Multiplikasi In Vitro Tunas Pisang Kepok Manurun (Musa paradisiaca L.) DENGAN BERBAGAI Konsentrasi Hormon Bap dan Naa
Daftar Isi:
- Pisang sebagai buah tropis yang berasal dari Asia Tenggara mempunyai peranan yang sangat penting dalam perdagangan buah internasional. Di Indonesia, pisang juga merupakan salah satu komoditas hortikultura penting, yang mempunyai andil dalam meningkatkan pendapatan dan kesejahteraan petani. Berdasarkan data Badan Pusat Statistik (BPS) (2016), produksi pisang di Indonesia dari tahun 2013 hingga tahun 2015 mengalami peningkatan yaitu dari 6.279.290 ton menjadi 7.299.275 ton. Perbanyakan bibit pisang kepok bermutu merupakan syarat utama agribisnis pisang, di samping aspek budidaya, maupun penanganan pra dan pasca panen yang baik. Penggunaan bibit pisang dari anakan secara konvensional menghasilkan bibit yang rentan terhadap patogen dan pertumbuhan tanaman pisang tidak seragam serta belum mampu memenuhi permintaan bibit pisang. Teknik kultur in vitro merupakan teknik untuk mengatasi permasalahan dalam usaha budidaya tanaman pisang kepok. Penelitian ini bertujuan untuk 1) Mengkaji respon pertumbuhan tunas tanaman pisang Kepok Manurun terhadap pemberian zat pengatur tumbuh BAP dan NAA, 2) Mendapatkan konsentrasi dari zat pengatur tumbuh BAP dan NAA yang optimum untuk multiplikasi tunas tanaman pisang Kepok Manurun, 3) Mendapatkan kombinasi yang terbaik dari zat pengatur tumbuh BAP dan NAA yang terbaik untuk multiplikasi tunas tanaman pisang Kepok Manurun.
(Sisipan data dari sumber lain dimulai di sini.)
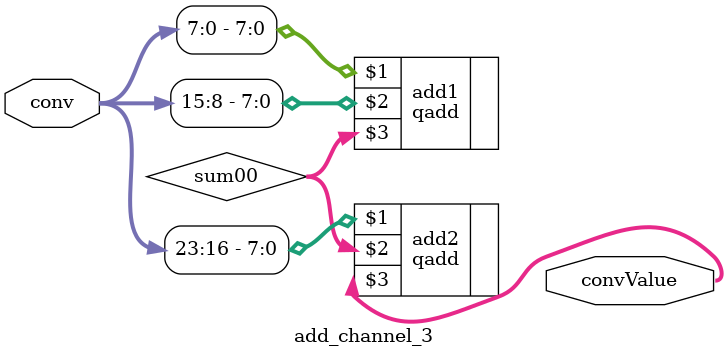
<source format=v>
module add_channel_3 #(parameter BIT_WIDTH = 8, OUT_WIDTH = 8) (
    input [3*BIT_WIDTH-1:0] conv,
    output [OUT_WIDTH-1:0] convValue
);
    wire signed[OUT_WIDTH-1:0] sum00;


    qadd #(.BIT_WIDTH(BIT_WIDTH), .OUT_WIDTH(OUT_WIDTH)) add1(conv[((0+1)*BIT_WIDTH)-1:((0)*BIT_WIDTH)], conv[((1+1)*BIT_WIDTH)-1:((1)*BIT_WIDTH)], sum00);
    qadd #(.BIT_WIDTH(BIT_WIDTH), .OUT_WIDTH(OUT_WIDTH)) add2(conv[((2+1)*BIT_WIDTH)-1:((2)*BIT_WIDTH)], sum00, convValue);

endmodule

</source>
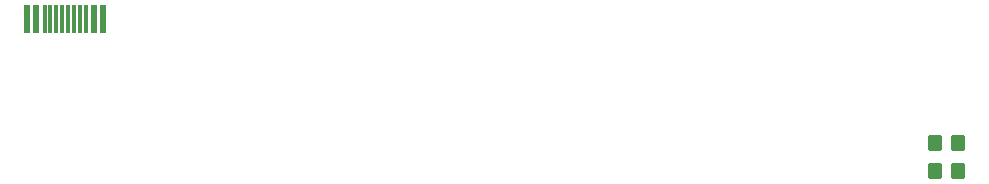
<source format=gtp>
%TF.GenerationSoftware,KiCad,Pcbnew,(6.0.2)*%
%TF.CreationDate,2022-06-06T00:38:35-05:00*%
%TF.ProjectId,Pikin,50696b69-6e2e-46b6-9963-61645f706362,rev?*%
%TF.SameCoordinates,Original*%
%TF.FileFunction,Paste,Top*%
%TF.FilePolarity,Positive*%
%FSLAX46Y46*%
G04 Gerber Fmt 4.6, Leading zero omitted, Abs format (unit mm)*
G04 Created by KiCad (PCBNEW (6.0.2)) date 2022-06-06 00:38:35*
%MOMM*%
%LPD*%
G01*
G04 APERTURE LIST*
G04 Aperture macros list*
%AMRoundRect*
0 Rectangle with rounded corners*
0 $1 Rounding radius*
0 $2 $3 $4 $5 $6 $7 $8 $9 X,Y pos of 4 corners*
0 Add a 4 corners polygon primitive as box body*
4,1,4,$2,$3,$4,$5,$6,$7,$8,$9,$2,$3,0*
0 Add four circle primitives for the rounded corners*
1,1,$1+$1,$2,$3*
1,1,$1+$1,$4,$5*
1,1,$1+$1,$6,$7*
1,1,$1+$1,$8,$9*
0 Add four rect primitives between the rounded corners*
20,1,$1+$1,$2,$3,$4,$5,0*
20,1,$1+$1,$4,$5,$6,$7,0*
20,1,$1+$1,$6,$7,$8,$9,0*
20,1,$1+$1,$8,$9,$2,$3,0*%
G04 Aperture macros list end*
%ADD10R,0.600000X2.450000*%
%ADD11R,0.300000X2.450000*%
%ADD12RoundRect,0.250000X0.350000X0.450000X-0.350000X0.450000X-0.350000X-0.450000X0.350000X-0.450000X0*%
%ADD13RoundRect,0.250000X-0.350000X-0.450000X0.350000X-0.450000X0.350000X0.450000X-0.350000X0.450000X0*%
G04 APERTURE END LIST*
D10*
X228194652Y-65712200D03*
X227419652Y-65712200D03*
D11*
X226719652Y-65712200D03*
X226219652Y-65712200D03*
X225719652Y-65712200D03*
X225219652Y-65712200D03*
X224719652Y-65712200D03*
X224219652Y-65712200D03*
X223719652Y-65712200D03*
X223219652Y-65712200D03*
D10*
X222519652Y-65712200D03*
X221744652Y-65712200D03*
D12*
X300600000Y-76200000D03*
X298600000Y-76200000D03*
D13*
X298600000Y-78600000D03*
X300600000Y-78600000D03*
M02*

</source>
Penelitian ini dilaksanakan di laboratorium kultur jaringan Kebun Benih Hortikultura (KBH) Salaman Magelang mulai dari bulan Januari 2017 sampai Maret 2017. Penelitian ini menggunakan Rancangan Acak Lengkap pola faktorial. Faktor pertama adalah BAP dengan 4 taraf konsentrasi yaitu 0 ppm; 2 ppm; 4 ppm; 6 ppm. Faktor kedua adalah NAA dengan 4 taraf konsentrasi yaitu 0 ppm; 0,5 ppm; 1 ppm; 1,5 ppm. Variabel yang diamati adalah saat tumbuh tunas pertama, saat tumbuh akar pertama, jumlah tunas, jumlah akar, tunas tertinggi dan jumlah daun. Hasil penelitian menunjukkan bahwa pemberian BAP 4 ppm mampu memberikan respon saat tumbuh tunas tercepat dan jumlah daun terbanyak, perlakuan tanpa BAP (BAP 0 ppm) menunjukkan saat tumbuh akar tercepat, NAA 1,5 ppm menunjukkan jumlah akar terbanyak dan NAA 0,5 ppm menunjukkan tunas terpanjang. Kombinasi perlakuan tanpa BAP (BAP 0 ppm) dan NAA 1,5 ppm menunjukkan jumlah akar terbanyak dan kombinasi perlakuan BAP 4 ppm dan tanpa NAA (NAA 0 ppm) memberikan hasil terbaik pada variabel jumlah tunas.